* **EXCERPTED RECORDS**
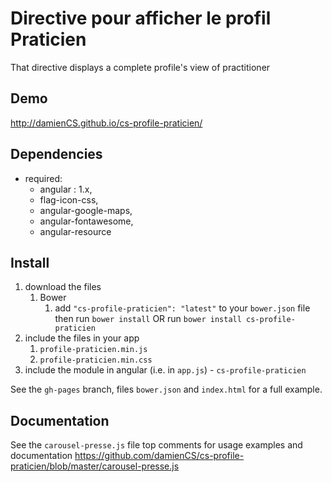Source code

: # Directive pour afficher le profil Praticien

That directive displays a complete profile's view of practitioner

## Demo
http://damienCS.github.io/cs-profile-praticien/

## Dependencies
- required:
    - angular : 1.x,
	- flag-icon-css,
	- angular-google-maps,
	- angular-fontawesome,
	- angular-resource

## Install
1. download the files
	1. Bower
		1. add `"cs-profile-praticien": "latest"` to your `bower.json` file then run `bower install` OR run `bower install cs-profile-praticien`
2. include the files in your app
	1. `profile-praticien.min.js`
	2. `profile-praticien.min.css`
3. include the module in angular (i.e. in `app.js`) - `cs-profile-praticien`

See the `gh-pages` branch, files `bower.json` and `index.html` for a full example.


## Documentation
See the `carousel-presse.js` file top comments for usage examples and documentation
https://github.com/damienCS/cs-profile-praticien/blob/master/carousel-presse.js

* **GOAL OF THE EXERCISE**
Reproduce the listing above with every instance of "files" swapped for "assets", keeping all other text unchanged. Leave the picture out of your answer.

* **PROBLEM SOLUTION**
Source code

: # Directive pour afficher le profil Praticien

That directive displays a complete profile's view of practitioner

## Demo
http://damienCS.github.io/cs-profile-praticien/

## Dependencies
- required:
    - angular : 1.x,
	- flag-icon-css,
	- angular-google-maps,
	- angular-fontawesome,
	- angular-resource

## Install
1. download the assets
	1. Bower
		1. add `"cs-profile-praticien": "latest"` to your `bower.json` file then run `bower install` OR run `bower install cs-profile-praticien`
2. include the assets in your app
	1. `profile-praticien.min.js`
	2. `profile-praticien.min.css`
3. include the module in angular (i.e. in `app.js`) - `cs-profile-praticien`

See the `gh-pages` branch, assets `bower.json` and `index.html` for a full example.


## Documentation
See the `carousel-presse.js` file top comments for usage examples and documentation
https://github.com/damienCS/cs-profile-praticien/blob/master/carousel-presse.js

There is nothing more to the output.